I am a :newbie: to this forum. I have been an owner of a 08 sedan 2.5 S for 3 months now and I love it. I am looking into some upgrades now. I just purchased the iPod interface (pn# 999U7-ST002) and harness (pn# 999U7-VT000) and will install as soon as possible. I am, however, looking into some additional upgrades - fog lights, steering wheel mounted audio control, bluetooth module and connectivity (perhaps). 

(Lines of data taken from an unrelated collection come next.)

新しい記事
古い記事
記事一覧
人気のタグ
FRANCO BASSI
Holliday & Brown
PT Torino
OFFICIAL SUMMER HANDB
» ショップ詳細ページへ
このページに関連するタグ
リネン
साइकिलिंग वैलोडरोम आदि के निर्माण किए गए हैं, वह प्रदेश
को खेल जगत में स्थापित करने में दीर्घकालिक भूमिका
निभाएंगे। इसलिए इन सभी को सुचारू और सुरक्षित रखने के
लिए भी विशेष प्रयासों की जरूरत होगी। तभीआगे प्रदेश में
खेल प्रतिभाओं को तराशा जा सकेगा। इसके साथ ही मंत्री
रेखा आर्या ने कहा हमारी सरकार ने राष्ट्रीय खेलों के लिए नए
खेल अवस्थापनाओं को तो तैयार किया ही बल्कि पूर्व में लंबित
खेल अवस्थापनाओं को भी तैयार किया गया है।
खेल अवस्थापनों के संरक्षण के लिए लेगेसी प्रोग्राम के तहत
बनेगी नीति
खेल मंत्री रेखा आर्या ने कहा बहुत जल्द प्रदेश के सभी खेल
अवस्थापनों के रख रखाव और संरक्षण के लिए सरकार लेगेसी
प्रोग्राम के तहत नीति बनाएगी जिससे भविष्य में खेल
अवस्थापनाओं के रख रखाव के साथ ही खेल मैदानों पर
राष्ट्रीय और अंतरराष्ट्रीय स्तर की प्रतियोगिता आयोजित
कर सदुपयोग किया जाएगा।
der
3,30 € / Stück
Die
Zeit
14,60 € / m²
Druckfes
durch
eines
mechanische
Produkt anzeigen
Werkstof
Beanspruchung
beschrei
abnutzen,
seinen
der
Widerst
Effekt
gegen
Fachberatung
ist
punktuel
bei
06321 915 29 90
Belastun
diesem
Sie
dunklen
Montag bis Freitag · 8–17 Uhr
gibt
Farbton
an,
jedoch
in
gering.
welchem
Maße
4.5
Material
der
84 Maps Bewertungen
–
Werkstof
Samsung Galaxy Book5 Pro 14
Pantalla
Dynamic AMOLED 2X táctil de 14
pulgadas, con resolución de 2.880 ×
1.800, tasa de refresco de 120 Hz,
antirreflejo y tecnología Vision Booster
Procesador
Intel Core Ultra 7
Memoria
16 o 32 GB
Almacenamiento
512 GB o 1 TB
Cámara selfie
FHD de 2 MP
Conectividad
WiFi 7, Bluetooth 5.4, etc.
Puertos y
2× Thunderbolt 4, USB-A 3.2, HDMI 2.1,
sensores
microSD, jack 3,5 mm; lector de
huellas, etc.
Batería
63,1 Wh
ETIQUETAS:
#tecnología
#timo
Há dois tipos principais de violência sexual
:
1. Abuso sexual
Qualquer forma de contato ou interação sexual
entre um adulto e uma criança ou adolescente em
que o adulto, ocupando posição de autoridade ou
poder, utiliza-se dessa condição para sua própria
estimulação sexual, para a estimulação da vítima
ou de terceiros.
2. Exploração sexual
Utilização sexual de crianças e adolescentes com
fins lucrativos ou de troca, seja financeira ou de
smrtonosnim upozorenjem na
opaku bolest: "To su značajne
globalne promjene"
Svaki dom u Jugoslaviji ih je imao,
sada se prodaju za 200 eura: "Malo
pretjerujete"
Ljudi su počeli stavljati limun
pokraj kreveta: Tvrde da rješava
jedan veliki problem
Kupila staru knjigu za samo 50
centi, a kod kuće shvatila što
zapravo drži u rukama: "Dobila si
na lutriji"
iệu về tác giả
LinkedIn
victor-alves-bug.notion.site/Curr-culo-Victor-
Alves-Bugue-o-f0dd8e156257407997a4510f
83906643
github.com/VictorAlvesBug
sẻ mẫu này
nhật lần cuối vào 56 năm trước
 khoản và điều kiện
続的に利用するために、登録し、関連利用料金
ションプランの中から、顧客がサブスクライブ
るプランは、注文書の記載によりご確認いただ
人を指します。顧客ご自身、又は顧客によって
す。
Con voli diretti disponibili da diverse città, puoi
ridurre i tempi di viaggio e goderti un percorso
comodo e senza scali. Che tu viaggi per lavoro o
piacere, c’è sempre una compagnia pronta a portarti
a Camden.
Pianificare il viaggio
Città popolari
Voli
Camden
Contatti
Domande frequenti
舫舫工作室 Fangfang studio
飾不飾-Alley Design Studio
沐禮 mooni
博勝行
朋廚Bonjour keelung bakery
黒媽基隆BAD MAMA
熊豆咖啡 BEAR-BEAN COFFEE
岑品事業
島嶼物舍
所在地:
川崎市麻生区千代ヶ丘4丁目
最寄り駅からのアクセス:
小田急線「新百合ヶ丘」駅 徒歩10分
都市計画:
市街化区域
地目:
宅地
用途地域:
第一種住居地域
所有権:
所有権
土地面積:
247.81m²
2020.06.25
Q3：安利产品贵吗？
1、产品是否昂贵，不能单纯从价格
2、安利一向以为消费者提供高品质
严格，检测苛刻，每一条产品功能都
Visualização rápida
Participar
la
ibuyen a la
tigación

Here are some questions for you die-hard modders.
1. Where can I buy an OEM fog lights kit for my 08 sedan 2.5 S? (part numbers please)
2. Is the car pre-wired for fog lamps? (I would like them to be fully integrated as if coming from the factory, not the "drill a whole in the spare switch and put a big red on/off button" type)
3. How do I get steering wheel mounted audio controls? Do I just replace the plastic trim on the left side of the wheel with the one that has the wholes for the controls and then add the controls? (if yes, part numbers) Or do I have to replace the whole wheel? (again part numbers please)
4. Is the car pre-wired for those audio controls? If not what harnesses do I need? (part numbers please)
5. I guess I don't need the hands free feature, although it would be nice to have that, I presume I need the bluetooth module, the microphone, and antenna (part numbers please)

And in general, where can I get the respective part numbers, is there a part number list somewhere?

I've got the service manual but it pretty much says, remove this unscrew that and then assemble in reverse order, it does not have the component part numbers.

Please advise,

Regards Yo


----------